The result? Three straight
years of declining life expectancy, record addiction and suicide rates,
devastating wildfires and floods, electricity cut-offs by profiteering utility
companies. And a climate crisis that cannot be addressed within the framework
of a system dominated by a money-mad plutocracy.
Not a single serious social
problem can be addressed under conditions where the ruling elite—through its
bribed parties and politicians, aided by its pro-capitalist trade unions and
backed up by its courts, police and troops—diverts resources from society to
the accumulation of ever more luxurious yachts, mansions, private islands and
personal jets.
Where social reform is
impossible, social revolution is inevitable. The solution to the impasse is to
be found in the growth of the class struggle.
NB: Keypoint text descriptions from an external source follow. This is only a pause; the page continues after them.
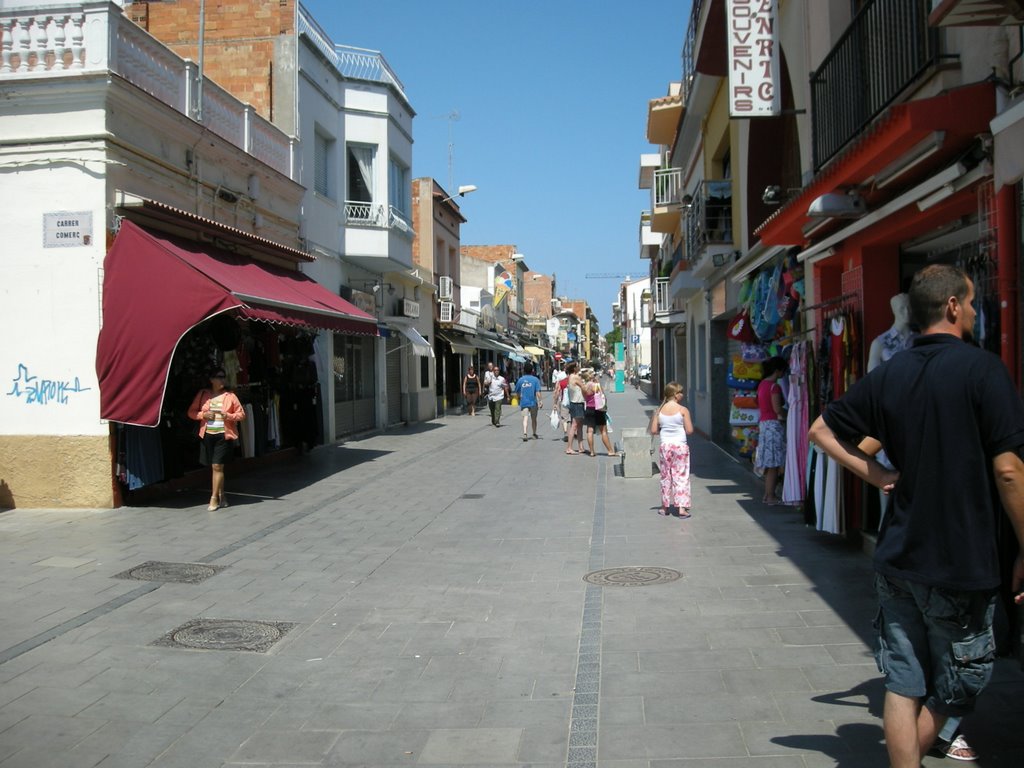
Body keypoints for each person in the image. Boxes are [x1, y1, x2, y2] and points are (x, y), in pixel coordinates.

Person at [807, 264, 1024, 768]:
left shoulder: (891, 372)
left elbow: (820, 430)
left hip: (899, 554)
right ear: (951, 306)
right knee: (960, 683)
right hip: (960, 560)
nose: (973, 312)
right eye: (970, 304)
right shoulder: (984, 369)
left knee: (904, 685)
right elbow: (1010, 472)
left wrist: (879, 475)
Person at [187, 368, 246, 511]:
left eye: (223, 377)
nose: (222, 380)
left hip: (223, 435)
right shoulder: (203, 394)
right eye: (219, 377)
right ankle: (222, 495)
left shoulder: (230, 396)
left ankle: (214, 498)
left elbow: (242, 414)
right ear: (211, 379)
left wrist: (229, 416)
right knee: (214, 467)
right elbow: (191, 412)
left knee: (217, 466)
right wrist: (203, 415)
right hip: (207, 435)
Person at [649, 381, 694, 518]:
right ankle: (681, 508)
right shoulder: (683, 410)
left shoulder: (659, 411)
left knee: (665, 476)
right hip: (680, 446)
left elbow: (653, 430)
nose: (682, 395)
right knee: (681, 476)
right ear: (675, 394)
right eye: (681, 392)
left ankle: (665, 507)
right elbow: (690, 430)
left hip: (665, 446)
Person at [755, 356, 788, 504]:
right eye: (783, 371)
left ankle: (767, 495)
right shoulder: (774, 387)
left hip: (764, 425)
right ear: (778, 370)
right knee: (774, 463)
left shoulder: (762, 384)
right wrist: (789, 414)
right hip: (774, 426)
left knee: (769, 463)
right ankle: (770, 497)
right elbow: (777, 409)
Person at [867, 293, 916, 372]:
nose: (907, 312)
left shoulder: (919, 339)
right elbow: (872, 379)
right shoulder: (879, 343)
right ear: (894, 310)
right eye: (901, 309)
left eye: (909, 308)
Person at [581, 369, 614, 457]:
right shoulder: (595, 385)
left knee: (589, 431)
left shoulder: (584, 387)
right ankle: (610, 450)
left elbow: (585, 398)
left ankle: (592, 451)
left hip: (589, 408)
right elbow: (602, 395)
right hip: (598, 409)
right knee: (603, 431)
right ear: (591, 376)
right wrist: (598, 383)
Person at [514, 362, 544, 441]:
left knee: (525, 418)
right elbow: (538, 392)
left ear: (524, 370)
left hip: (524, 402)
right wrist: (540, 401)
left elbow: (516, 391)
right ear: (532, 370)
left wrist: (518, 397)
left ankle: (525, 433)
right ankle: (534, 433)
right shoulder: (535, 380)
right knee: (534, 419)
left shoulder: (521, 380)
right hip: (533, 402)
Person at [565, 362, 587, 455]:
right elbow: (584, 388)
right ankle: (569, 448)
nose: (579, 367)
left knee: (579, 426)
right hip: (577, 403)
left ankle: (581, 446)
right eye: (577, 366)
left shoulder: (570, 377)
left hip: (575, 402)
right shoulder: (575, 377)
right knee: (574, 426)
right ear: (574, 368)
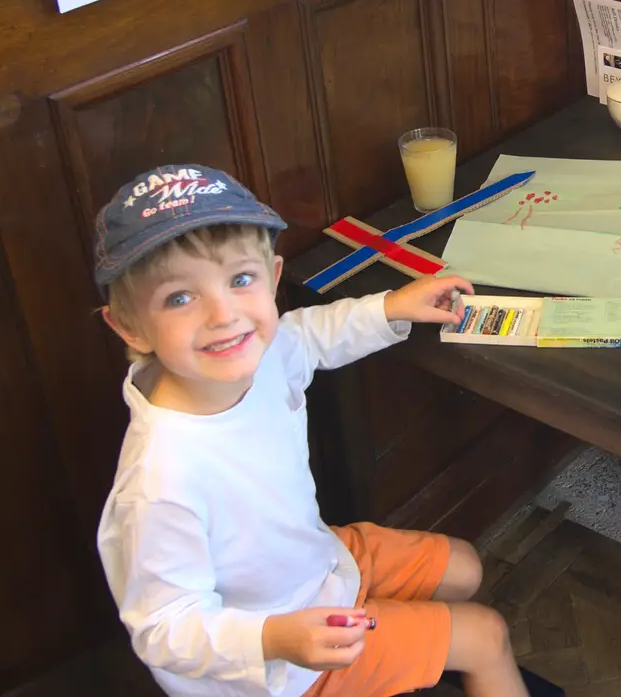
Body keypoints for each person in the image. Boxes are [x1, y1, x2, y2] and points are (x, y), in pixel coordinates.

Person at [93, 163, 529, 697]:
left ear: (273, 278)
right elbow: (165, 629)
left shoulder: (261, 350)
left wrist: (393, 306)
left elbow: (309, 335)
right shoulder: (159, 480)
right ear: (128, 326)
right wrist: (274, 638)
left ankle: (412, 664)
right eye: (179, 298)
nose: (223, 315)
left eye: (240, 280)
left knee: (464, 568)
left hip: (321, 565)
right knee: (487, 637)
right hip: (281, 664)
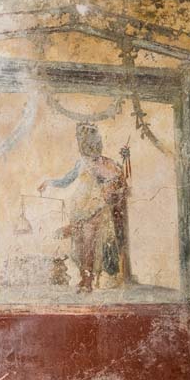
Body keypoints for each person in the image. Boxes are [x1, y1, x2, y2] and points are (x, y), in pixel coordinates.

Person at [38, 122, 129, 292]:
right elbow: (67, 180)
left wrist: (110, 181)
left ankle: (88, 282)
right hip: (79, 210)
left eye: (84, 140)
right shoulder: (81, 163)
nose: (83, 144)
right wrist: (49, 182)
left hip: (95, 209)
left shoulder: (104, 163)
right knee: (79, 246)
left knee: (89, 247)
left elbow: (117, 179)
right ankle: (83, 278)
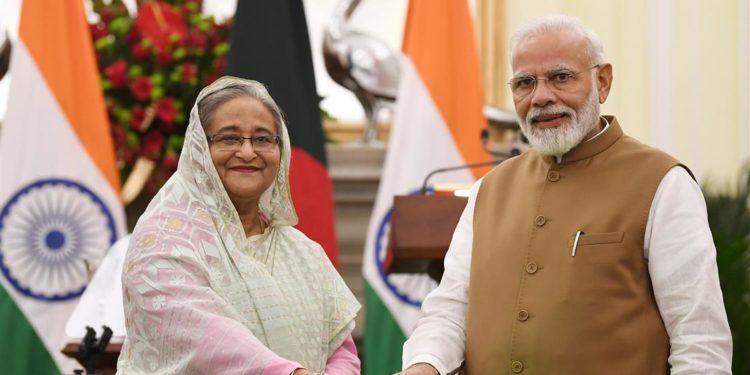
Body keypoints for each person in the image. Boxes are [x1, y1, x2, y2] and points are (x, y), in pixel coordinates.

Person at [399, 15, 732, 375]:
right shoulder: (488, 192)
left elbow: (699, 341)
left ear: (602, 82)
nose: (541, 97)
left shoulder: (663, 183)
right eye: (525, 83)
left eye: (561, 77)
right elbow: (449, 310)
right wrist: (424, 366)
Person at [117, 77, 361, 374]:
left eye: (262, 139)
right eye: (229, 138)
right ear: (199, 149)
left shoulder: (304, 251)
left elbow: (341, 350)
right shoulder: (162, 241)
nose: (247, 152)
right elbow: (206, 341)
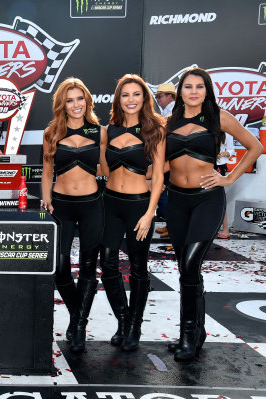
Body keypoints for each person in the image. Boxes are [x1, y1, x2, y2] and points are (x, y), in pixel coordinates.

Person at [164, 67, 262, 361]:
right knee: (186, 268)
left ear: (207, 90)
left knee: (192, 262)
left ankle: (187, 335)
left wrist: (229, 178)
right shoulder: (170, 121)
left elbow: (254, 146)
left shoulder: (219, 117)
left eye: (199, 87)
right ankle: (197, 332)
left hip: (207, 199)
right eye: (187, 86)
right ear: (179, 91)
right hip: (176, 201)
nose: (193, 92)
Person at [101, 74, 166, 352]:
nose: (130, 100)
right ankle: (123, 319)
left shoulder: (155, 131)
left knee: (138, 268)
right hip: (110, 204)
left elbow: (161, 175)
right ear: (118, 99)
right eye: (125, 95)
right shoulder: (108, 130)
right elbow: (103, 169)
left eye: (136, 94)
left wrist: (150, 212)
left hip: (140, 205)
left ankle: (134, 326)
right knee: (108, 265)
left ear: (144, 98)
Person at [40, 77, 104, 353]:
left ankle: (78, 324)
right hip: (62, 205)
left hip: (93, 204)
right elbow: (46, 171)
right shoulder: (52, 132)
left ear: (87, 101)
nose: (76, 104)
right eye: (70, 100)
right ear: (62, 104)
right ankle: (78, 312)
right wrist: (46, 197)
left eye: (80, 99)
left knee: (89, 268)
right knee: (60, 266)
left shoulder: (100, 132)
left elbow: (108, 168)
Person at [154, 82, 176, 238]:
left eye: (160, 96)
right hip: (167, 158)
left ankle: (173, 226)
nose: (158, 100)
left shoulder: (173, 111)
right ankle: (171, 225)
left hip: (170, 160)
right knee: (166, 193)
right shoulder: (166, 111)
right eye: (156, 96)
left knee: (164, 193)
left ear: (170, 96)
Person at [216, 133, 235, 239]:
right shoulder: (205, 126)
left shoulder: (227, 132)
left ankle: (225, 228)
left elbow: (231, 150)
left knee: (219, 196)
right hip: (203, 164)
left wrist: (223, 154)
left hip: (219, 165)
The movement of workers and youth
all over the world—from mass strikes in France to strikes by autoworkers and
teachers in the US, protests in Chile, Bolivia, Ecuador and Brazil, strikes and
mass demonstrations in Lebanon, Iran, Iraq and India—reveals the social force
that can and will put an end to capitalism.
The watchword must be—in
opposition to the Corbyns, the Sanders, the Tsiprases and their pseudo-left
promoters—“Expropriate the super-rich!” This is the starting point for the
replacement of capitalist private ownership of production with social ownership
and international planning—that is, world socialist revolution.